I'll tell you why you have to limit it to your lifetime, and that's simply because you demonstrate, by your choice of the "sins" of religion, how skewed your view of history is.
Your contentions about the Crusades ignores Muslim advances into Europe which didn't end until the late 1600s, when the Ottoman empire was finally turned out of the continent starting with a battle in Vienna. The conflicts between the Christian nations of Europe and the various Muslim invaders that infiltrated the eastern parts of the continent were more wars of culture and self-determination (at a national level) than wars of religion. Your unsophisticated view merely asserts that Christians were terrible invaders looting and pillaging the Holy Lands, a view you can only arrive at by being completely ignorant of history in Muslim incursions, especially in Spain, into Europe. Religion at the time was a unifying force that allowed European leaders with disparate interests to come together under a common cause to repel an assault on their nations/cultures. The Spanish Inquisition was a direct result of the expulsion of foreign influences and renewed commitment to a common Spanish culture during the Reconquista, a series of events that would not have occurred without the incursion of foreign powers of a differing religion...yet Christianity is the sole cause in your view. Your myopic examination of history, or more likely your sad regurgitation of things you've heard from others, doesn't account for any of the other contributing factors.
Your equally delusional views about Christianity, or more specifically the Roman Catholic Church, and science focus on a singular point in history, and like your view of the Crusades, lacks any nuance because it ignores any facet of the subject that doesn't justify your ire. You overlook the intervening hundreds of years between then and now as the church has adjusted to the revolutionary ideas that scientific inquiry represented. According to the interwebs, the Catechism of the Catholic Church now says, "
Methodical research in all branches of knowledge, provided it is carried out in a truly scientific manner and does not override moral laws, can never conflict with the faith, because the things of the world and the things the of the faith derive from the same God. The humble and persevering investigator of the secrets of nature is being led, as it were, by the hand of God in spite of himself, for it is God, the conserver of all things, who made them what they are." You're discussing the subject as if nothing has happened since Copernicus...grow up.
Dagery wrote:
There are numerous examples in the last three hundred years if you'd like me to list those as well.
Yet you don't, we're treated to the same stale bits about Crusades and the Renaissance that are tired staples of the debate.
Dagery wrote:
Still, what could possibly give Christians the notion that they're the ones who are right without taking into account the (often equally gnostic) superstitious beliefs of their contemporaries?
The only one here proclaiming that they're "right," is you. Faith is certainty with a lack of (or without) evidence, though I can't believe that you'd fault anyone for that considering it appears to be a concept you're adept at practicing yourself.
Dagery wrote:
Oh, that's right. Ignorance and a desire to return to the Middle Ages, where religious officials reigned supreme in lieu of the scientifically-minded.

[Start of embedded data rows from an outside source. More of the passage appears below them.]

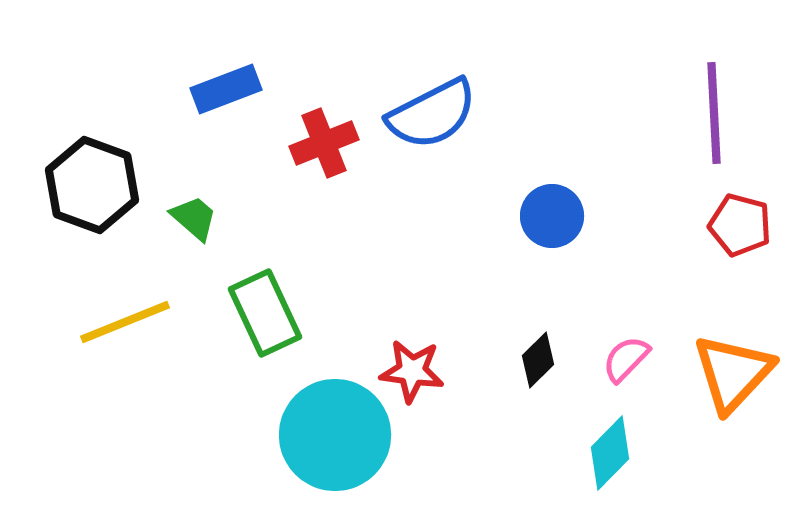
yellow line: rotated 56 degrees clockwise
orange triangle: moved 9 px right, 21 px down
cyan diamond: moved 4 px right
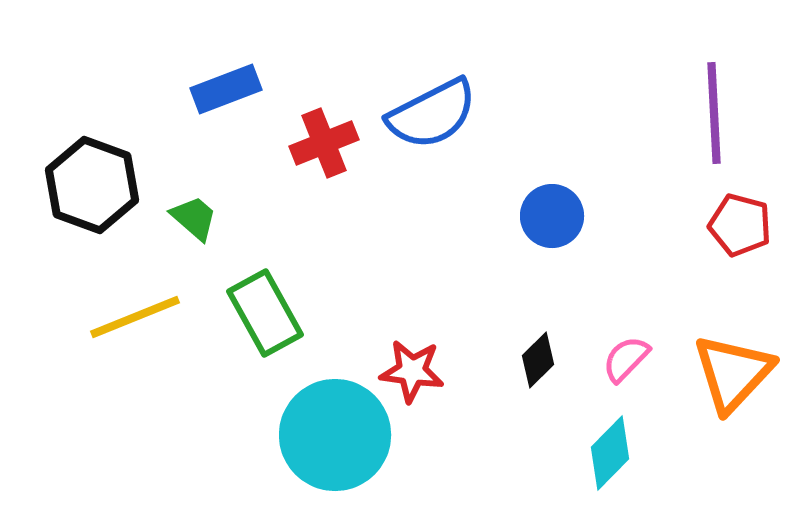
green rectangle: rotated 4 degrees counterclockwise
yellow line: moved 10 px right, 5 px up
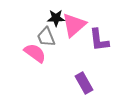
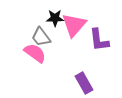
black star: moved 1 px left
pink triangle: rotated 8 degrees counterclockwise
gray trapezoid: moved 5 px left; rotated 15 degrees counterclockwise
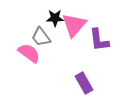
pink semicircle: moved 6 px left
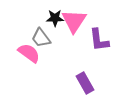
pink triangle: moved 4 px up; rotated 8 degrees counterclockwise
gray trapezoid: moved 1 px down
purple rectangle: moved 1 px right
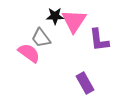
black star: moved 2 px up
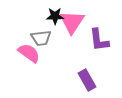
pink triangle: moved 2 px left, 1 px down
gray trapezoid: rotated 60 degrees counterclockwise
purple rectangle: moved 2 px right, 3 px up
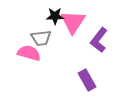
pink triangle: moved 1 px right
purple L-shape: rotated 45 degrees clockwise
pink semicircle: rotated 20 degrees counterclockwise
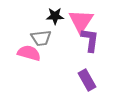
pink triangle: moved 8 px right, 1 px up
purple L-shape: moved 9 px left; rotated 150 degrees clockwise
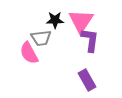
black star: moved 4 px down
pink semicircle: rotated 135 degrees counterclockwise
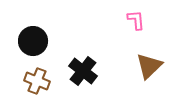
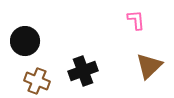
black circle: moved 8 px left
black cross: rotated 32 degrees clockwise
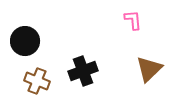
pink L-shape: moved 3 px left
brown triangle: moved 3 px down
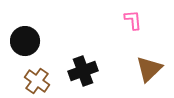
brown cross: rotated 15 degrees clockwise
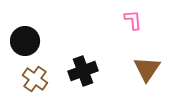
brown triangle: moved 2 px left; rotated 12 degrees counterclockwise
brown cross: moved 2 px left, 2 px up
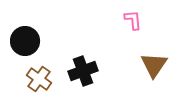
brown triangle: moved 7 px right, 4 px up
brown cross: moved 4 px right
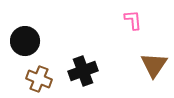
brown cross: rotated 15 degrees counterclockwise
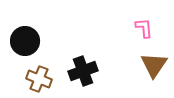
pink L-shape: moved 11 px right, 8 px down
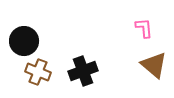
black circle: moved 1 px left
brown triangle: rotated 24 degrees counterclockwise
brown cross: moved 1 px left, 7 px up
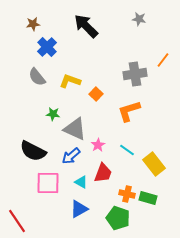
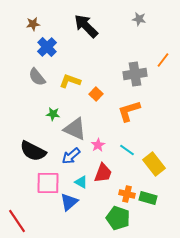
blue triangle: moved 10 px left, 7 px up; rotated 12 degrees counterclockwise
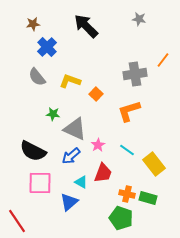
pink square: moved 8 px left
green pentagon: moved 3 px right
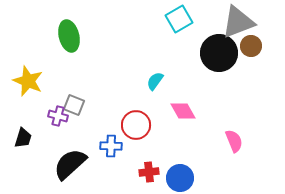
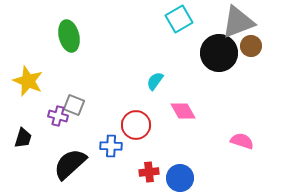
pink semicircle: moved 8 px right; rotated 50 degrees counterclockwise
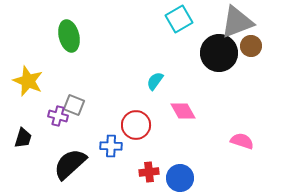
gray triangle: moved 1 px left
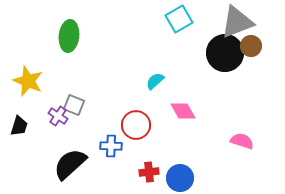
green ellipse: rotated 20 degrees clockwise
black circle: moved 6 px right
cyan semicircle: rotated 12 degrees clockwise
purple cross: rotated 18 degrees clockwise
black trapezoid: moved 4 px left, 12 px up
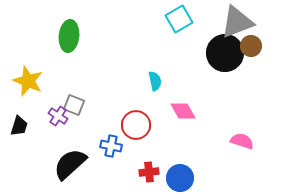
cyan semicircle: rotated 120 degrees clockwise
blue cross: rotated 10 degrees clockwise
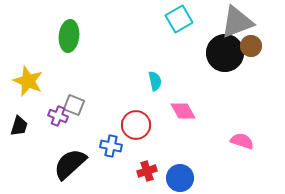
purple cross: rotated 12 degrees counterclockwise
red cross: moved 2 px left, 1 px up; rotated 12 degrees counterclockwise
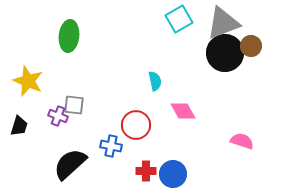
gray triangle: moved 14 px left, 1 px down
gray square: rotated 15 degrees counterclockwise
red cross: moved 1 px left; rotated 18 degrees clockwise
blue circle: moved 7 px left, 4 px up
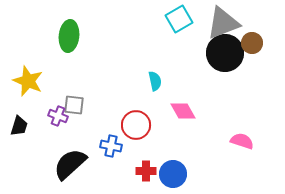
brown circle: moved 1 px right, 3 px up
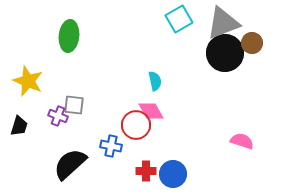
pink diamond: moved 32 px left
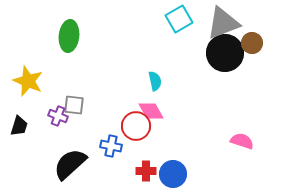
red circle: moved 1 px down
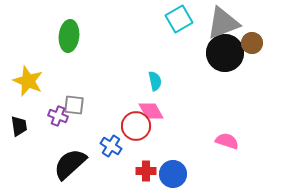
black trapezoid: rotated 25 degrees counterclockwise
pink semicircle: moved 15 px left
blue cross: rotated 20 degrees clockwise
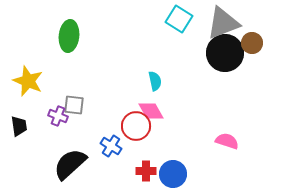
cyan square: rotated 28 degrees counterclockwise
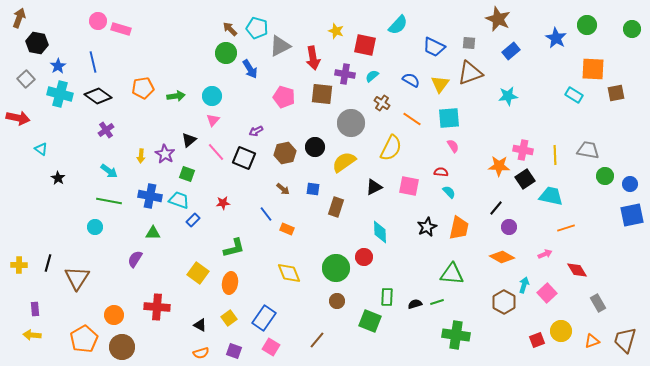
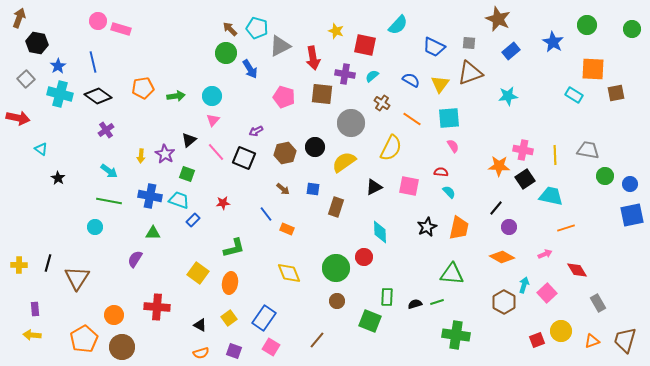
blue star at (556, 38): moved 3 px left, 4 px down
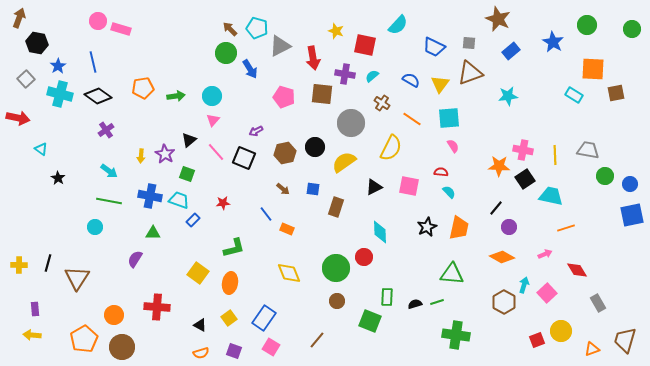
orange triangle at (592, 341): moved 8 px down
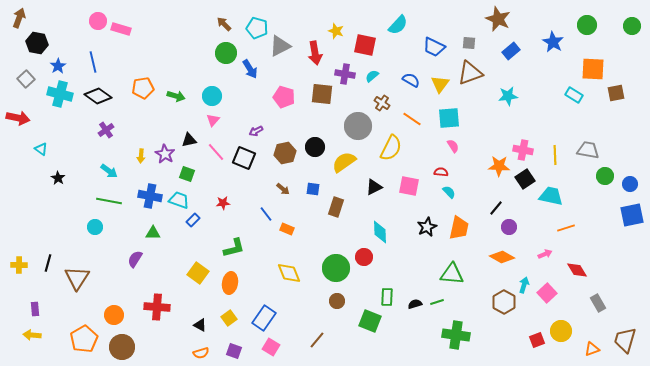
brown arrow at (230, 29): moved 6 px left, 5 px up
green circle at (632, 29): moved 3 px up
red arrow at (313, 58): moved 2 px right, 5 px up
green arrow at (176, 96): rotated 24 degrees clockwise
gray circle at (351, 123): moved 7 px right, 3 px down
black triangle at (189, 140): rotated 28 degrees clockwise
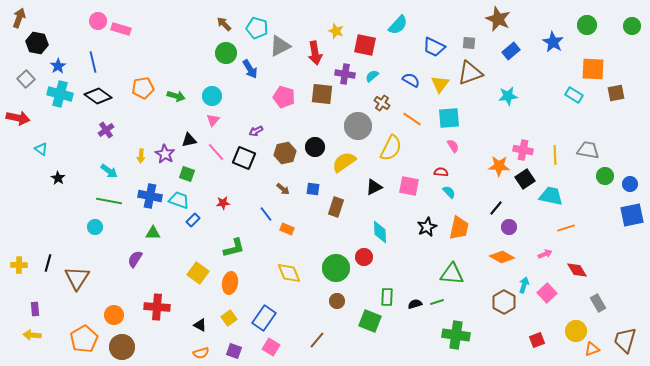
yellow circle at (561, 331): moved 15 px right
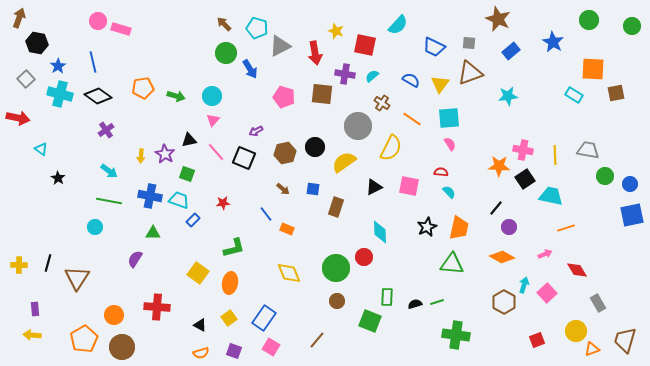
green circle at (587, 25): moved 2 px right, 5 px up
pink semicircle at (453, 146): moved 3 px left, 2 px up
green triangle at (452, 274): moved 10 px up
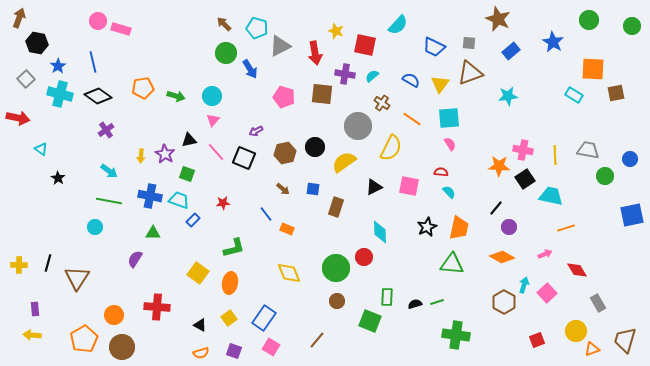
blue circle at (630, 184): moved 25 px up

Let's not make the assumption that the "scientifically-minded" are somehow immune to the rigors of orthodoxy, nor are they any less fallible, more humane, or more tolerant than their religious predecessors. We need only look to the last century to see that countries with governments founded in a philosophy that was specifically atheist were no better than their predecessors from less enlightened ages...who at least had the excuse of being from a less enlightened age. You're blaming religion for the failings of men, when it becomes abundantly clear that those failings do not disappear in the absence of religion.